Book Review: 1984 all over again? Summary: 5 Stars
We is a book all about beating the system. It follows one man's life through a journal he is writing to send on the spaceship, Integral, to primitive civilizations like us. The journal writing style and many other features reminded me greatly of 1984. This is a classic book about the impossibility of a true utopia. The love story that flows through the book ads intrigue and seems to parallel 1984 in several ways as well. The reader begins to feel the author of this journal's thoughts, regrets, and inner struggles. A true classic that few have read or even heard of that I believe should be added to every need to read list.
Book Review: A Brilliant Cautionary Tale About Government Control! Summary: 5 Stars
We was written before 1984 and Brave New World, and yet I never heard of it until coming across it on a store shelf! It's a haunting scifi story and too good not to tell others about. It is also similar in some ways to The Giver. Written in the form of the journals of a tormented genius, D-503 lives in a world so bizarre that it almost seems like he is inside a computer. Each "number" is almost identical, and most are expendable, but he is the builder of a great starship, therefore of importance to the One State, and so is granted more tolerance when his behavior gets eccentric. Life is totally regimented except for 2 personal hours each day, and even then, most numbers either go for a walk or get a coupon allowing them to have sex with a partner they have registered with. D-503 has one male friend, a Black poet who writes for the State, and a female partner who he shares with his friend. Like all oppressive states, this one has an underground, and D-503's life falls into disarray when he meets and falls in love with I-330, a mysterious woman of the resistance. There is little in this world that stands out, but the author focuses on facial features and body shapes that attract and repel him at the same time.
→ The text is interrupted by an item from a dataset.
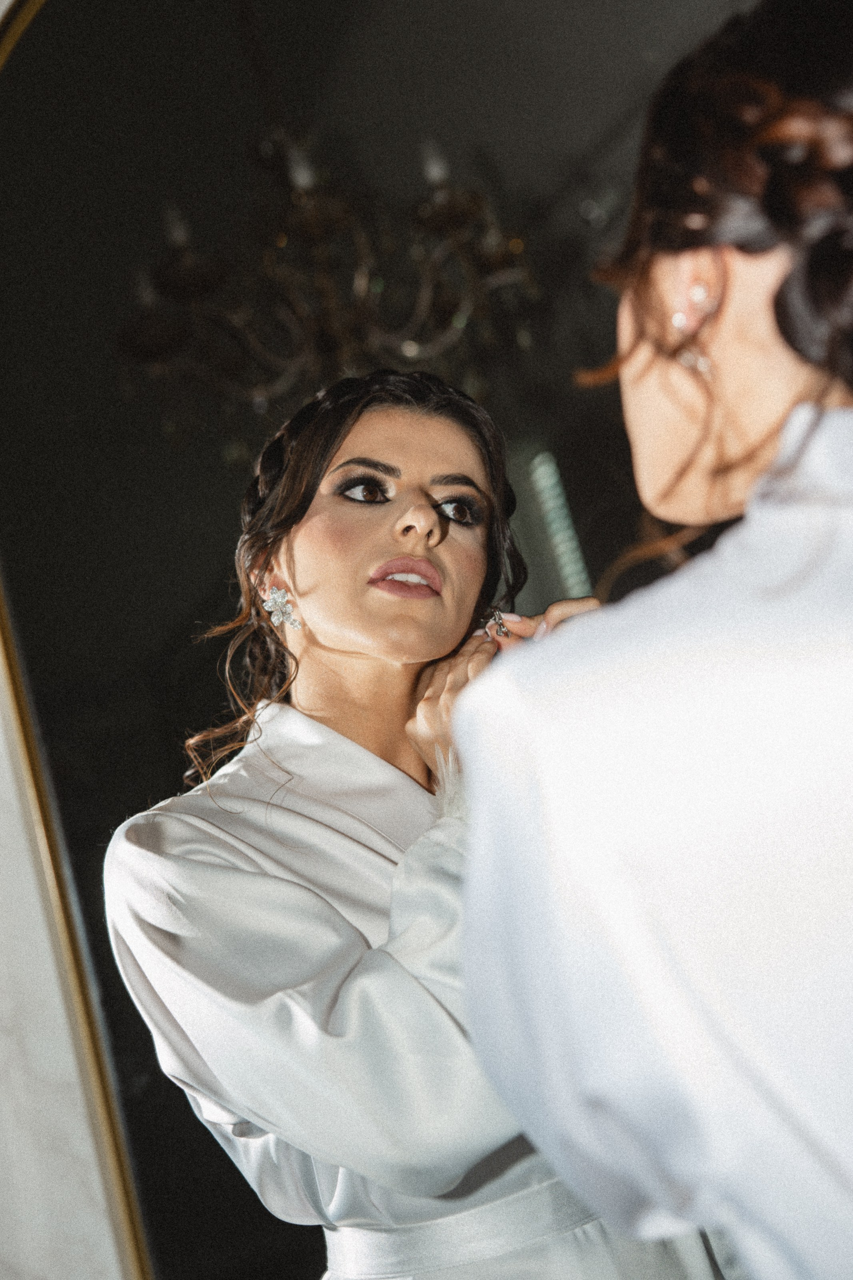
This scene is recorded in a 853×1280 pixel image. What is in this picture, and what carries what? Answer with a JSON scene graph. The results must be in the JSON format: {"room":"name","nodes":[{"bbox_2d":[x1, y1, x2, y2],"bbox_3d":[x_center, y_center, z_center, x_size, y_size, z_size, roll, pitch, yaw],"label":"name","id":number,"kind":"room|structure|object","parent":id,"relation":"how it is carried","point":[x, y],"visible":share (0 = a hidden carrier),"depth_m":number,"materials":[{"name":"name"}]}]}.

His mind whirling in confusion, he goes to a doctor who says he is sick because he has developed a soul, and that the condition is "incurable." Yet he is given permission to be sick because he is so important. As the time for the ship's launch is at hand, to spread "perfect happiness" throughout the universe, the resistance bubbles to the surface, and the state devises a ghastly cure for imagination, the last shred of humanity that is left. Society explodes in chaos as numbers refuse to submit to the Great Operation that will take away their imagination, their resistance, and with it, their soul. To tell any more would ruin the story. A word of warning: DON'T read the introduction before the story, it tells how the story ends!